## PROBLEM DETAILS
An exact copy of the entries below is the expected answer.

## Stored dataset items
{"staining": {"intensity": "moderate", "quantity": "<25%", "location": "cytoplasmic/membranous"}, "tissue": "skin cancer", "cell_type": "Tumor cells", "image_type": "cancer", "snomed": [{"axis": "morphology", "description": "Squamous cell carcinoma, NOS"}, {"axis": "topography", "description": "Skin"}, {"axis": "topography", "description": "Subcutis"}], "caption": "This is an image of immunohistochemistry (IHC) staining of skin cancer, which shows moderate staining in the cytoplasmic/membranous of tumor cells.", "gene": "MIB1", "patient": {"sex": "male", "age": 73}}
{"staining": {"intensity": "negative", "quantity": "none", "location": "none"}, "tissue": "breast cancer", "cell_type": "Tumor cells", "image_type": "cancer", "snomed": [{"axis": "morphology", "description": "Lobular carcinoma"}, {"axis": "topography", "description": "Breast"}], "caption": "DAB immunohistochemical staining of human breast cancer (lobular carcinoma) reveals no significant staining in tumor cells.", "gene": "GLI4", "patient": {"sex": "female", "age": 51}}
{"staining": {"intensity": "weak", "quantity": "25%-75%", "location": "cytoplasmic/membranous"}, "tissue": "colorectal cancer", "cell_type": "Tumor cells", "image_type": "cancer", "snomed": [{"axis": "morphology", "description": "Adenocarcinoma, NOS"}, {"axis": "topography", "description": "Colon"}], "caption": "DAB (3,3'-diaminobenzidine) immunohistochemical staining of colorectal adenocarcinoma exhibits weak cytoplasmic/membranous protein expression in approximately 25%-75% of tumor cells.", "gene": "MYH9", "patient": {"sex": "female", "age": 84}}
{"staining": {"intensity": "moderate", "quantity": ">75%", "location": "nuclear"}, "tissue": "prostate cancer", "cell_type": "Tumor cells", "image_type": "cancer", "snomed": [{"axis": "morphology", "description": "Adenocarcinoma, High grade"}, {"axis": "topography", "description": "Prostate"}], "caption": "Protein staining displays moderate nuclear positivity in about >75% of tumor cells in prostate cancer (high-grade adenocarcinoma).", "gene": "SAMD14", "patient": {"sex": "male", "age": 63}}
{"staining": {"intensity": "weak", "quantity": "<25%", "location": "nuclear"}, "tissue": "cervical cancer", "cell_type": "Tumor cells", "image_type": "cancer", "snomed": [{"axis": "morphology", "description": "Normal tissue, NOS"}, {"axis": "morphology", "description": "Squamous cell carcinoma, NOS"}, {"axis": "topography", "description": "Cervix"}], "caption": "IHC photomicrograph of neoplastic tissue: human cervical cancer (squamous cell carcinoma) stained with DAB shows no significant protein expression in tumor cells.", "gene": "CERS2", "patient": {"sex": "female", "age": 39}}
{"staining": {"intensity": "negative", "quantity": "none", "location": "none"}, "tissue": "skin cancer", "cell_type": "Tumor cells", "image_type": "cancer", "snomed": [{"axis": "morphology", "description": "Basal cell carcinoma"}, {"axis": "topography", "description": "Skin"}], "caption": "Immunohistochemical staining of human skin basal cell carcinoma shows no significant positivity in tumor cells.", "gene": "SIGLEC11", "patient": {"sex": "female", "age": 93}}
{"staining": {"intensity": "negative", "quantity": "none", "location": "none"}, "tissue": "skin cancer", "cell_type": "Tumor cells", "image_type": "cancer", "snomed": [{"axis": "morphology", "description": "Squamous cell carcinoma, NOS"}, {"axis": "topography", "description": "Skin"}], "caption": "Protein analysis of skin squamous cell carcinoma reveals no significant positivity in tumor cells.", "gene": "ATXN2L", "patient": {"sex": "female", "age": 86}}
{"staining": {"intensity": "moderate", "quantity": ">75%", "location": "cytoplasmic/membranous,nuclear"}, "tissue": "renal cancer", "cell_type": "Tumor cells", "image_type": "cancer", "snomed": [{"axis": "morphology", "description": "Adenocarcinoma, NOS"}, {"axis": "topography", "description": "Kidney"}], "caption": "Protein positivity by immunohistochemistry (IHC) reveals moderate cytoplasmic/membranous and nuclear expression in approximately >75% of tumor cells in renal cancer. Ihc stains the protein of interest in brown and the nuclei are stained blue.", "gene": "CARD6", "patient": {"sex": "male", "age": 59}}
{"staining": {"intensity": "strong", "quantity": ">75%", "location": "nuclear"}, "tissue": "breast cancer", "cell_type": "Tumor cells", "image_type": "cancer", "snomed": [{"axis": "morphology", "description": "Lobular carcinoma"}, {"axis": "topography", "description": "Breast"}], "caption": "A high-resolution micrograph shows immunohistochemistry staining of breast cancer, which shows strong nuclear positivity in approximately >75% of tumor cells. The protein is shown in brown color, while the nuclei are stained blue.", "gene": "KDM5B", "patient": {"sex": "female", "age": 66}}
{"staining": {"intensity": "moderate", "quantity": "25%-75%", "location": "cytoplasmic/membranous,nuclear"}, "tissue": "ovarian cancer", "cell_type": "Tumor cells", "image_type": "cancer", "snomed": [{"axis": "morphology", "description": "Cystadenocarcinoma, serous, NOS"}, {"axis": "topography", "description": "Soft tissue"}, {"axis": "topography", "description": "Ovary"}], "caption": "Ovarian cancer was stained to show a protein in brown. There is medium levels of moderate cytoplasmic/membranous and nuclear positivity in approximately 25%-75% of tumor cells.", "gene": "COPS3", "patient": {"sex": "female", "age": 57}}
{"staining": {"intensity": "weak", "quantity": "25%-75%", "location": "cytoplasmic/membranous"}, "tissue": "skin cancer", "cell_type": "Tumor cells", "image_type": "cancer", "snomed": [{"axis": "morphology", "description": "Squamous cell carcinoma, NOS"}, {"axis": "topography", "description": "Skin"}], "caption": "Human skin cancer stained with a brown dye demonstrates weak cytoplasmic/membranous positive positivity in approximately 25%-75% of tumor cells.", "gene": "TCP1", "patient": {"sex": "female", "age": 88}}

## SOLUTION TO THE PROBLEM
{"staining": {"intensity": "moderate", "quantity": "<25%", "location": "cytoplasmic/membranous"}, "tissue": "skin cancer", "cell_type": "Tumor cells", "image_type": "cancer", "snomed": [{"axis": "morphology", "description": "Squamous cell carcinoma, NOS"}, {"axis": "topography", "description": "Skin"}, {"axis": "topography", "description": "Subcutis"}], "caption": "This is an image of immunohistochemistry (IHC) staining of skin cancer, which shows moderate staining in the cytoplasmic/membranous of tumor cells.", "gene": "MIB1", "patient": {"sex": "male", "age": 73}}
{"staining": {"intensity": "negative", "quantity": "none", "location": "none"}, "tissue": "breast cancer", "cell_type": "Tumor cells", "image_type": "cancer", "snomed": [{"axis": "morphology", "description": "Lobular carcinoma"}, {"axis": "topography", "description": "Breast"}], "caption": "DAB immunohistochemical staining of human breast cancer (lobular carcinoma) reveals no significant staining in tumor cells.", "gene": "GLI4", "patient": {"sex": "female", "age": 51}}
{"staining": {"intensity": "weak", "quantity": "25%-75%", "location": "cytoplasmic/membranous"}, "tissue": "colorectal cancer", "cell_type": "Tumor cells", "image_type": "cancer", "snomed": [{"axis": "morphology", "description": "Adenocarcinoma, NOS"}, {"axis": "topography", "description": "Colon"}], "caption": "DAB (3,3'-diaminobenzidine) immunohistochemical staining of colorectal adenocarcinoma exhibits weak cytoplasmic/membranous protein expression in approximately 25%-75% of tumor cells.", "gene": "MYH9", "patient": {"sex": "female", "age": 84}}
{"staining": {"intensity": "moderate", "quantity": ">75%", "location": "nuclear"}, "tissue": "prostate cancer", "cell_type": "Tumor cells", "image_type": "cancer", "snomed": [{"axis": "morphology", "description": "Adenocarcinoma, High grade"}, {"axis": "topography", "description": "Prostate"}], "caption": "Protein staining displays moderate nuclear positivity in about >75% of tumor cells in prostate cancer (high-grade adenocarcinoma).", "gene": "SAMD14", "patient": {"sex": "male", "age": 63}}
{"staining": {"intensity": "weak", "quantity": "<25%", "location": "nuclear"}, "tissue": "cervical cancer", "cell_type": "Tumor cells", "image_type": "cancer", "snomed": [{"axis": "morphology", "description": "Normal tissue, NOS"}, {"axis": "morphology", "description": "Squamous cell carcinoma, NOS"}, {"axis": "topography", "description": "Cervix"}], "caption": "IHC photomicrograph of neoplastic tissue: human cervical cancer (squamous cell carcinoma) stained with DAB shows no significant protein expression in tumor cells.", "gene": "CERS2", "patient": {"sex": "female", "age": 39}}
{"staining": {"intensity": "negative", "quantity": "none", "location": "none"}, "tissue": "skin cancer", "cell_type": "Tumor cells", "image_type": "cancer", "snomed": [{"axis": "morphology", "description": "Basal cell carcinoma"}, {"axis": "topography", "description": "Skin"}], "caption": "Immunohistochemical staining of human skin basal cell carcinoma shows no significant positivity in tumor cells.", "gene": "SIGLEC11", "patient": {"sex": "female", "age": 93}}
{"staining": {"intensity": "negative", "quantity": "none", "location": "none"}, "tissue": "skin cancer", "cell_type": "Tumor cells", "image_type": "cancer", "snomed": [{"axis": "morphology", "description": "Squamous cell carcinoma, NOS"}, {"axis": "topography", "description": "Skin"}], "caption": "Protein analysis of skin squamous cell carcinoma reveals no significant positivity in tumor cells.", "gene": "ATXN2L", "patient": {"sex": "female", "age": 86}}
{"staining": {"intensity": "moderate", "quantity": ">75%", "location": "cytoplasmic/membranous,nuclear"}, "tissue": "renal cancer", "cell_type": "Tumor cells", "image_type": "cancer", "snomed": [{"axis": "morphology", "description": "Adenocarcinoma, NOS"}, {"axis": "topography", "description": "Kidney"}], "caption": "Protein positivity by immunohistochemistry (IHC) reveals moderate cytoplasmic/membranous and nuclear expression in approximately >75% of tumor cells in renal cancer. Ihc stains the protein of interest in brown and the nuclei are stained blue.", "gene": "CARD6", "patient": {"sex": "male", "age": 59}}
{"staining": {"intensity": "strong", "quantity": ">75%", "location": "nuclear"}, "tissue": "breast cancer", "cell_type": "Tumor cells", "image_type": "cancer", "snomed": [{"axis": "morphology", "description": "Lobular carcinoma"}, {"axis": "topography", "description": "Breast"}], "caption": "A high-resolution micrograph shows immunohistochemistry staining of breast cancer, which shows strong nuclear positivity in approximately >75% of tumor cells. The protein is shown in brown color, while the nuclei are stained blue.", "gene": "KDM5B", "patient": {"sex": "female", "age": 66}}
{"staining": {"intensity": "moderate", "quantity": "25%-75%", "location": "cytoplasmic/membranous,nuclear"}, "tissue": "ovarian cancer", "cell_type": "Tumor cells", "image_type": "cancer", "snomed": [{"axis": "morphology", "description": "Cystadenocarcinoma, serous, NOS"}, {"axis": "topography", "description": "Soft tissue"}, {"axis": "topography", "description": "Ovary"}], "caption": "Ovarian cancer was stained to show a protein in brown. There is medium levels of moderate cytoplasmic/membranous and nuclear positivity in approximately 25%-75% of tumor cells.", "gene": "COPS3", "patient": {"sex": "female", "age": 57}}
{"staining": {"intensity": "weak", "quantity": "25%-75%", "location": "cytoplasmic/membranous"}, "tissue": "skin cancer", "cell_type": "Tumor cells", "image_type": "cancer", "snomed": [{"axis": "morphology", "description": "Squamous cell carcinoma, NOS"}, {"axis": "topography", "description": "Skin"}], "caption": "Human skin cancer stained with a brown dye demonstrates weak cytoplasmic/membranous positive positivity in approximately 25%-75% of tumor cells.", "gene": "TCP1", "patient": {"sex": "female", "age": 88}}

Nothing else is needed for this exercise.